Writing Your PetitionWhen you ask for an Order of Protection, you have to fill out a Family Offense petition, describing how your abuser harmed you. Your lawyer, if you have one, can prepare the petition. A domestic violence advocate can also work with you to prepare the petition. In some places the Probation Department will help you with your petition and bring it before the judge. If you do not have an advocate or a lawyer and are not going through Probation, the clerk of the court can be very helpful in explaining how to fill out your petition and other forms you may have to complete. The clerk is the court's administrator. He or she is in charge of handling the application for an Order of Protection and scheduling your hearing in court.
In filling out the petition, you should give the facts simply and clearly. You don't need to explain what led to the abuse, but you should say exactly what the abuser did and when and where he did it.
Here's an example ...
"On May 1, 1995, at our apartment, John hit me in the face with his fist at least three times. My lip was cut and I had to go to the emergency room to get six stitches. He said if I told anyone he would kill me."
You don't have to write a lot, but if you have been abused at other times, or It your children have been hurt, threatened, scared, or witnessed the abuse, write those facts down too. If you have ever called the police to report violence against you or to ask them to protect you, it is important to include that as well. Be as complete as possible, giving information on all past incidences. Only the information included in the Temporary Order of Protection will be considered for the Permanent Order of Protection.

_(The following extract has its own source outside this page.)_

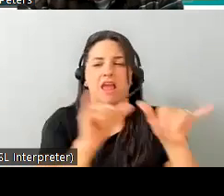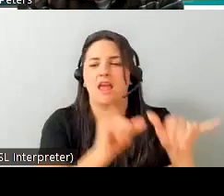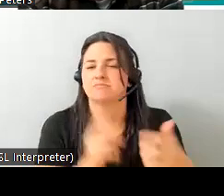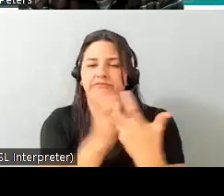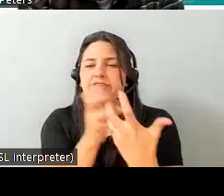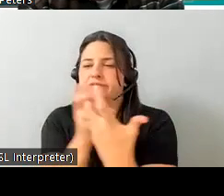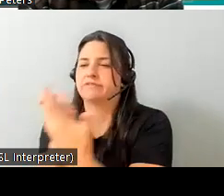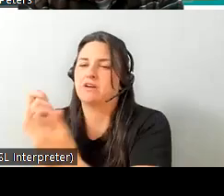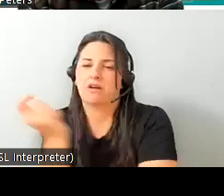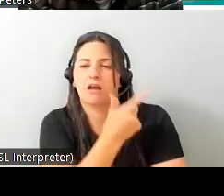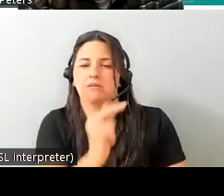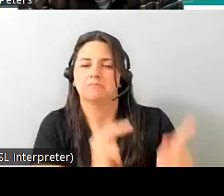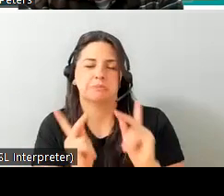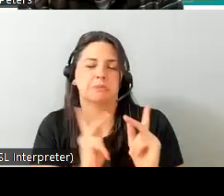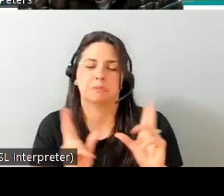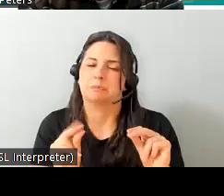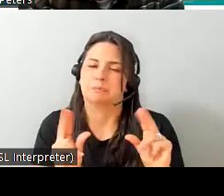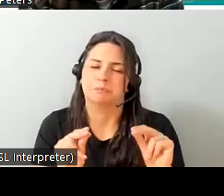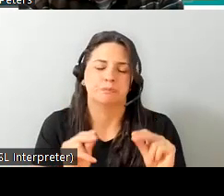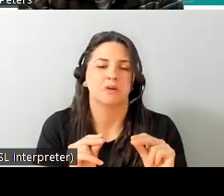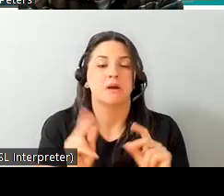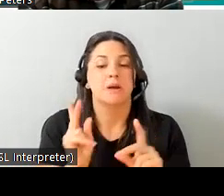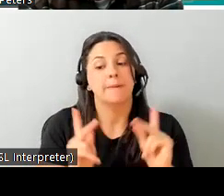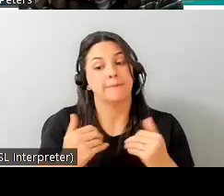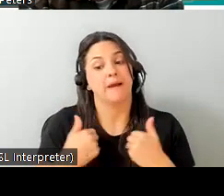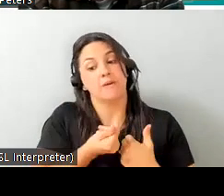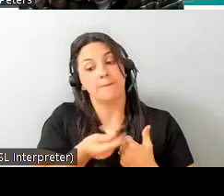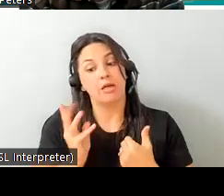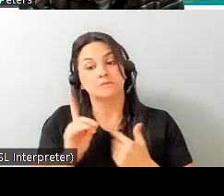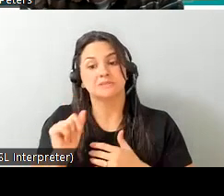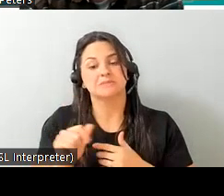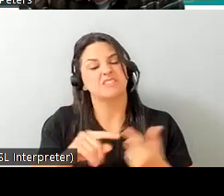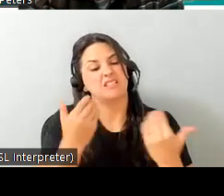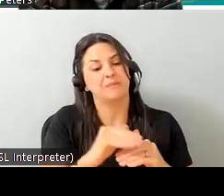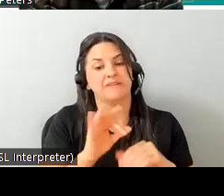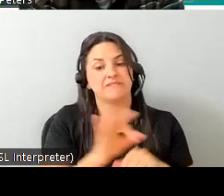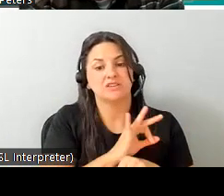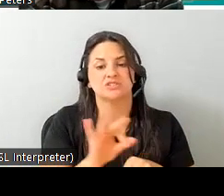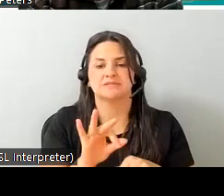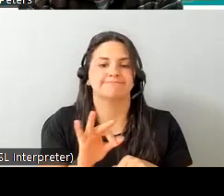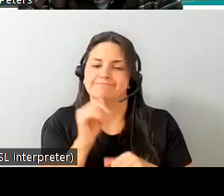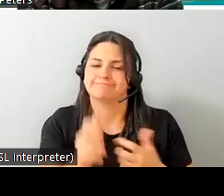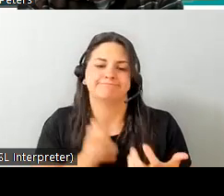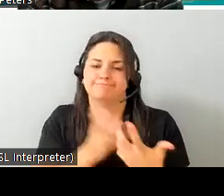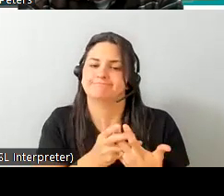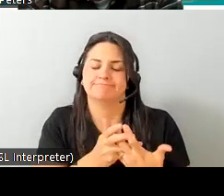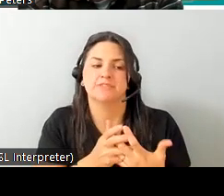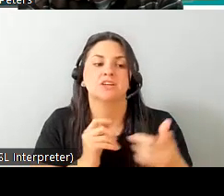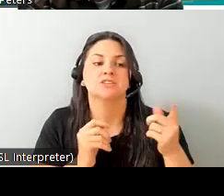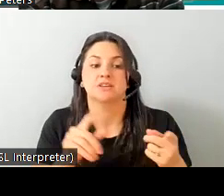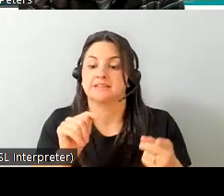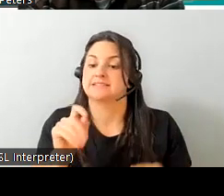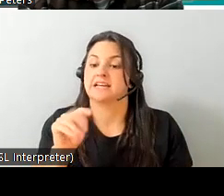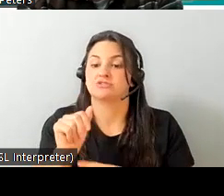adapts to the needs of users with multiple disabilities or limited function so this is a problem we at the tetra society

Once you have completed the petition, you will have to make it official by signing it in front of a notary. Someone in the clerks office will be a notary. You will need to bring a picture ID to show the notary as proof of who you are.
If you request a Temporary Order of Protection, the judge is required to make a decision about your petition the same day. He or she may ask you questions about the events you describe in it. Make as strong a case as you can, but keep your answers brief and stick to the facts. The judge will then decide whether or not to issue a Temporary Order of Protection to you. If you receive one, the court will arrange to serve the abuser with the Order and a copy of your petition. When the abuser sees the petition, he will know exactly what you have said was done to you. A Temporary Order of Protection is in effect from the time the abuser is served with the papers until the time of the court hearing.
A Family Court Temporary Order of Protection is available through Criminal Court when Family Court is closed. Whether you request or receive a Temporary Order of Protection or not, a hearing will be scheduled within a few weeks. Both you and your partner must appear before the judge at that time. If you want to get a Permanent Order of Protection, you must appear at the hearing.